Trotsky: No órgão teórico você tem uma discussão teórica e no órgão de massas você pode ter uma discussão política de massas. Você diz que eles estão contaminados pela propaganda capitalista. Diga-lhes: "vocês não acreditam no socialismo. Mas vocês verão que na luta, os membros da IV Internacional não apenas estarão com vocês, mas serão possivelmente os mais combativos". Eu iria até mesmo ao ponto de fazer com que cada um dos nossos oradores terminassem seus discursos dizendo "meu nome é IV Internacional". Eles acabarão por ver que somos combatentes, enquanto que a pessoa que prega a religião no corredor, no momento crítico irá para a igreja ao invés do campo de batalha.

(...)

12. O relacionamento dos negros com os partidos democrático e republicano.

Trotsky: quantos negros há no congresso? Um. Há 440 membros na Casa de Representantes e 96 no Senado. Então se os negros têm quase 10% da população, eles têm direito a 50 membros, mas têm apenas um. É um quadro claro de desigualdade política. Podemos frequentemente opor um candidato negro a um candidato branco. Esta organização negra deve dizer sempre: "queremos um negro que conheça nos nossos problemas." Pode ter conseqüência importantes.

Owen: Parece-me que o camarada James ignorou uma parte importante do nosso programa, a parte trabalhista.

James: A seção negra quer lançar um candidato negro. Nós lhe dizemos que eles não devem se apresentar apenas como negros, mas que eles devem ter um programa adequado para as massas de negros pobres, Eles não são estúpidos e podem compreendê-lo e isto deve ser estimulado. Os operários brancos lançarão um candidato operário em outra seção. Então, dizemos aos negros na seção branca: "apóiem aquele candidato, porque suas reivindicações são boas reivindicações operárias. E dizemos para os trabalhadores brancos na seção negra: " vocês devem apoiar o candidato negro, porque ainda que ele seja negro vocês perceberão que suas reivindicações são boas para a classe trabalhadora como um todo." Isto que dizer que os negros têm a satisfação de ter seu próprio candidato em áreas onde eles predominam e ao mesmo tempo construirmos a solidariedade operárias.

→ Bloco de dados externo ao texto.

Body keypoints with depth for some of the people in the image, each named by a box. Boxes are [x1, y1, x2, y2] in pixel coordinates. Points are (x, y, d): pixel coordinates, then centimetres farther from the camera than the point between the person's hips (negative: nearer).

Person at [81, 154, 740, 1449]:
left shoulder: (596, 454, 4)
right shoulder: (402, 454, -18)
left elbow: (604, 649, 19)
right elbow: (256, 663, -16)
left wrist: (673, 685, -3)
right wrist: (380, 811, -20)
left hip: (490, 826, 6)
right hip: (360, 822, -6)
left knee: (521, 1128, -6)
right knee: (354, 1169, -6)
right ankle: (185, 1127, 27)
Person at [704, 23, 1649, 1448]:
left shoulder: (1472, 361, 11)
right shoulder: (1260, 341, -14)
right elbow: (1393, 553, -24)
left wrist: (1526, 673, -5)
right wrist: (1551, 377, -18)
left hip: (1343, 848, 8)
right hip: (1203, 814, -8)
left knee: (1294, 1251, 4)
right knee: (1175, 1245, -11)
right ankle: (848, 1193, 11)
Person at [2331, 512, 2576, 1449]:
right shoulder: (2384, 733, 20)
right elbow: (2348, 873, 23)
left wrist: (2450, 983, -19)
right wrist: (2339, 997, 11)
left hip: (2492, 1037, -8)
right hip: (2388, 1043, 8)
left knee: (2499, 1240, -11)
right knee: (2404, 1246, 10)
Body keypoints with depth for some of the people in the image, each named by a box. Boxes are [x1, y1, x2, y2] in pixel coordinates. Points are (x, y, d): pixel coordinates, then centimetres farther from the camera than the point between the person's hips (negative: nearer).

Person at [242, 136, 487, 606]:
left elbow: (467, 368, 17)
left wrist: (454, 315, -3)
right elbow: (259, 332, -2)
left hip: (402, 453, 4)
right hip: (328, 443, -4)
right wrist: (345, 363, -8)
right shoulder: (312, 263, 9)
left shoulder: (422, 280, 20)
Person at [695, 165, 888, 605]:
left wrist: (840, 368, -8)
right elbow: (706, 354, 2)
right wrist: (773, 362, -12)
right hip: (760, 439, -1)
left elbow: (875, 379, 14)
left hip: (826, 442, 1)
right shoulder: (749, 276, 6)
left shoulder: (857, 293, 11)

Isto de adequa ao programa do partido de trabalhadores.

Curtiss: Não é chegar perto da Frente Popular, votar por um negro apenas porque ele é negro?

James: Esta organização tem um programa. Quando os democratas apresentem um candidato negro, diremos: "de modo algum. Deve ser um candidato com um programa que possamos apoiar".

Trotsky: É uma questão de uma outra organização pela qual não somos responsáveis., do mesmo modo como eles não são responsáveis por nós. Se esta organização apresenta um certo candidato, e concluímos como partido que devemos apresentar o nosso próprio candidato em oposição, temos todo o direito de fazê-lo. Se somos fracasso e não podemos conseguir que a organização escolha um revolucionário e eles escolhem um negro democrata, podemos até mesmo retirar nosso candidato com um declaração concreta de que nos abstemos de combater, não o democrata, mas o negro. Consideramos que a candidatura negra como oposta à candidatura branca, mesmo que ambas sejam do mesmo partido, é um fator importante na luta dos negros pela sua igualdade; e neste caso podemos apoia-los criticamente. Acredito que possa ser feito em alguns casos.

(...)

James: Concordo com a sua atitude a respeito do trabalho do partido em conexão com os negros. São uma tremenda força e dominarão todos os estados do Sul. Se o partido consegue estabelecer uma posição ali, a revolução está ganha na América. Nada poderá detê-la.